John’s emotions bubbled with tension as this new information brought a fresh perspective. This was the man responsible for sending him to Hell rather than Heaven. This was the man responsible for his current predicament and according to Primordial this was also the only person who could help him. In the chaos of the last five weeks he hadn’t contemplated what his reaction would be when he met Laslow again, even though it had always been his intention to find him. On the one hand, he wanted his anger to leap forward and attack in a fit of revenge. On the other, he knew that wouldn’t help in the long run. He had no choice but to rely on him, however hard an instinct it was. John sucked in his emotion: there might be another time for it.
“Why shouldn’t I kill you?” replied John, anger still fighting with the rational part of his internal argument.
“I don’t think that would be particularly easy for you to execute in your current position, but part of me would thank you for it,” replied Laslow. “After all, it is inevitable anyway. If you fail, we all die.”
“I see that there are upsides to the end of the world,” spat John through gritted teeth. “How did you know I was inside Nash?”

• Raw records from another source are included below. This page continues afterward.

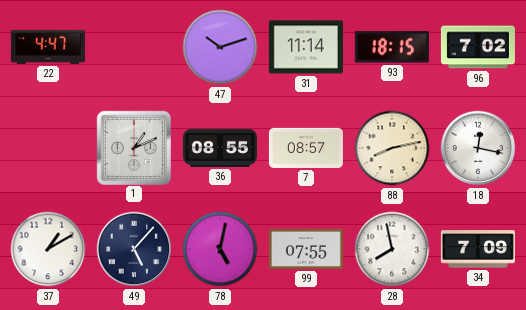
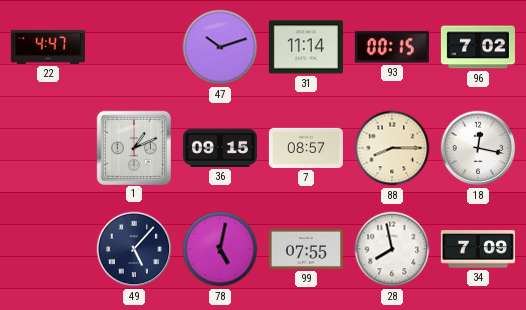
93: 18:15 -> 00:15
36: 08:55 -> 09:15
88: 8:13 -> 8:15
37: 1:10 -> none
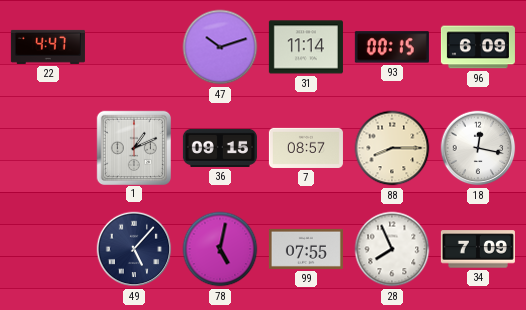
96: 7:02 -> 6:09
28: 7:58 -> 7:56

“I have certain abilities that most humans do not.”
“What the hell are you?”
“You really should choose your words more carefully,” he replied, glancing upwards. “As I told you, I am the Arbiter and have been since 1769. I make the final decision as to who goes East and who goes West, but you know that bit anyway.”
“You’re over 250 years
old, but you said that you’re human. How is that possible?” said John, struggling with the maths.
“It’s possible because I am sitting in front of you in the flesh, although I have barely any left. It doesn’t matter why or how it is possible, you just have to accept that it is. I’m sure over the last few months you have accepted many things that previously you didn’t believe.”

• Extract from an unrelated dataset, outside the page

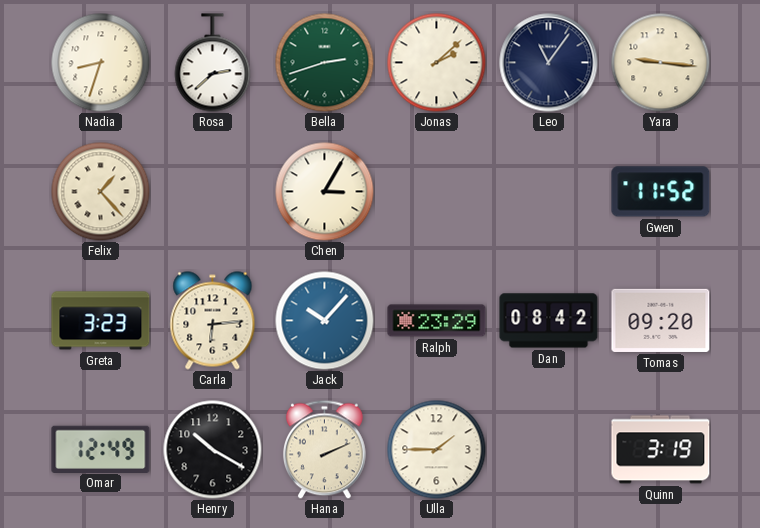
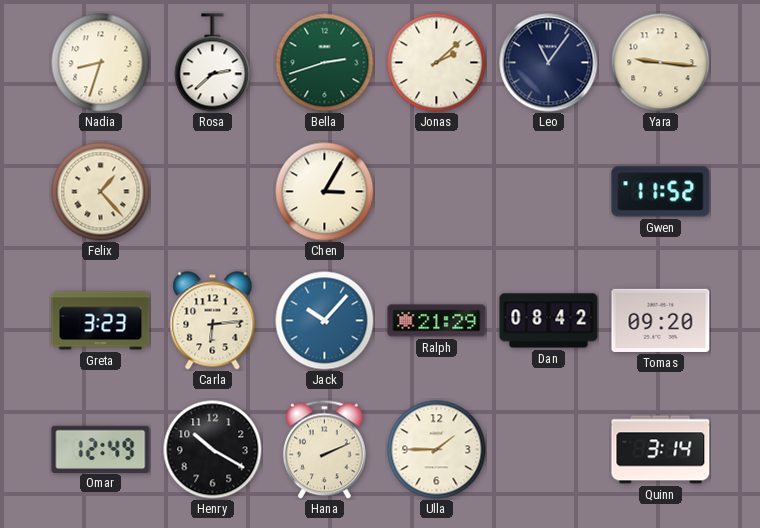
Ralph: 23:29 -> 21:29
Quinn: 3:19 -> 3:14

“True, but it doesn’t stop me trying to understand them.”
“Rationalising of your belief system will have to wait. I believe there is some haste needed. You’ve already lost a month and are no closer in your task. I am here to help you as much as I am allowed to, or am willing to. What do you need from me?”
John had a million questions that he wanted to ask but got the feeling he might not get to ask that many.
“What is the Limpet Syndrome?” he blurted out.
“A wise and intuitive question, start at the beginning. The truth is no one is absolutely sure. It is not of any creator’s design. It’s a mutation. If humans worked as they were designed to it would not, it could not happen. Over the centuries the human mind has evolved a stronger connection to the inner self and has taken more interest in its own soul. In the past, humans relied on faith in religion for comfort and the pursuit of answers. It’s not the first time in history we’ve seen it. It occurred in some of the ancient civilisations.”
“Like the Egyptians?”
“No, not quite, I’m talking about civilisations that are much older than that, but I’m not here to give you a history lesson. It’s believed that when a human is strong enough, or motivated enough, it can momentarily halt the natural process of death. It can’t stop its body dying, not yet at least, but it can stop its soul dying. It will cling to any form of life that it can find. Its purpose may be varied but every example has a shared need to remain in some form in this world. Lingering to put right something that it deems to be wrong. When a soul does that it is almost impossible to remove, like a limpet stuck to a rock after the tide has gone far out to sea.”